You can’t fight City Hall. But you can fight over City Hall. And now, it seems, a squabble is unfolding in Boston over whether to raze and replace the current seat of the city’s government—
the wretched, Sixties-era slab that squats in Government Center Plaza, like an ugly concrete frog on a forbidding concrete lily pad. It’s a building that many Bostonians, very much including myself (a former Boston resident and a current observer from the “town” next door), love to hate. But the idea of actually doing something about it began gathering steam a short while ago, after Mayor Thomas Menino proposed tearing the thing down and building a new civic center near the rejuvenated South Boston waterfront.
To which I say: Bring on the demolition derby. It’s time to get medieval on that hulking excrescence of late modernity—time to get brutal with that monument to architectural Brutalism.
I haven’t been following the debate over Menino’s ambitious idea, but I’m amazed to discover—in the Boston Sunday Globe Ideas section—that serious people object to it on grounds other than cost. These people are professional architects, and, well, I wish there were a less philistine way to say what needs to be said: Architecture is too important to be left to members of the AIA (American Institute of Architects). Some defenders of the 1969 building, a recent report indicates, have even begun a campaign to designate it a legally protected historic landmark.

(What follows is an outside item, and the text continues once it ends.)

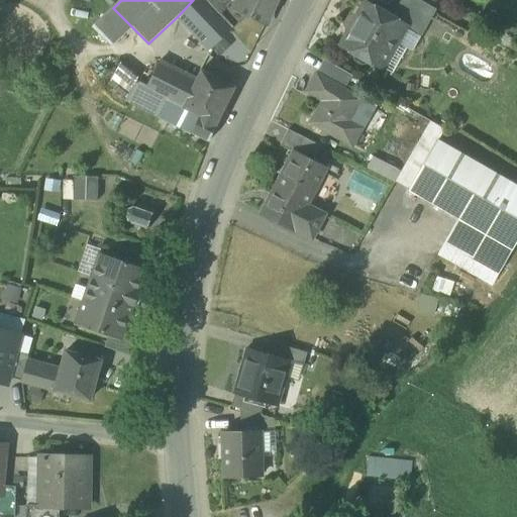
[(222,16),(206,0),(193,0),(178,16),(210,49),(232,27),(222,16)]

George Thrush, director of the school of architecture at Northeastern University, writes today in his Ideas piece:
Boston City Hall’s supporters are committed to both the architectural and political legacy of the building. And this is understandable.
From an architectural standpoint, there is also a real sense that the current City Hall is serious architecture. The product of an international design competition, the building shows little of the compromise that we associate with the design of public buildings today. And it is true that Kallmann, McKinnell & Knowles’ award-winning design was an all too rare marriage of the political and cultural spirit of the age with real architectural talent.

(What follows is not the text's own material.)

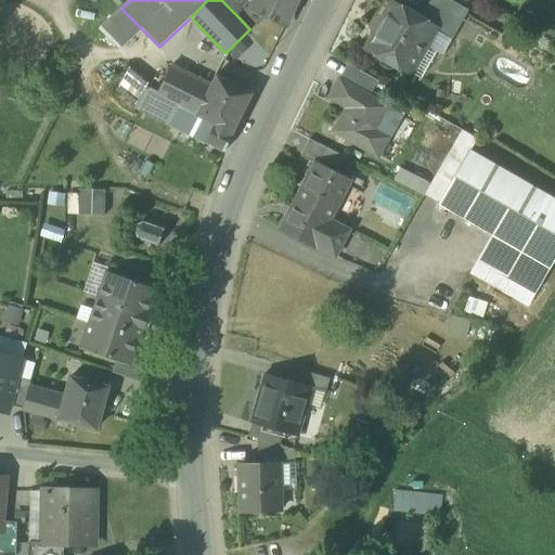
[(248,0),(221,0),(239,17),(253,4),(248,0)]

But that marriage, strong as it was at the time, has failed utterly. And the near desperation with which some in the architectural community are rallying around this building suggests an unwillingness to face this. It also suggests a deep pessimism—that we can no longer expect new public buildings to be great works of architecture. It suggests that only in the days of the unquestioned “hero architect” could we aspire to excellence. I disagree.

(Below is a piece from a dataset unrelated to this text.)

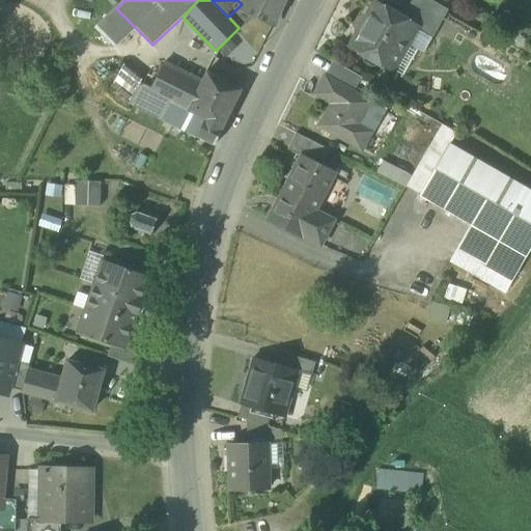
[(246,0),(244,6),(243,7),(255,14),(274,23),(284,0),(246,0)]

City Hall is an interesting building, to be sure, and architecturally important too. But this location is more important. To insist that the preservation of this building is critical to our future is to see that future in the narrowest way. It is to imagine that Boston had vision just once in recent memory—in the 1960s.
Thrush, whom I interviewed for a class reporting project a couple of years ago, is a good urbanist. He understands (better than I do, of course) the value of a clear and sustained street wall, the need for pedestrian pathways that knit parts of a city together, the virtue of density, and the magic of mixed-use development. And thus he lands on the right side of the fight between “saving City Hall” as it stands and rescuing the ideal of a city hall as a place that draws people to it.
But he concedes far too much, alas, in saying that the current City Hall is “interesting” and “architecturally important.” Interesting and important to whom? Not to anyone whose eye remains uncorrupted by Miesian professional dogma. A building exists within a context of urban use and enjoyment. Unlike a painting or a scupture, it can’t earn its keep as a museum piece—as an artifact in its own right, as a testament to an artist’s conceit. If people don’t enjoy it, if they use it only with difficulty and only under duress, there’s no reason to preserve it.
In fact, there may be one reason: In the case of Boston’s City Hall, it may contain so much concrete that the cost of bulldozing it would bleed the civic treasury dry.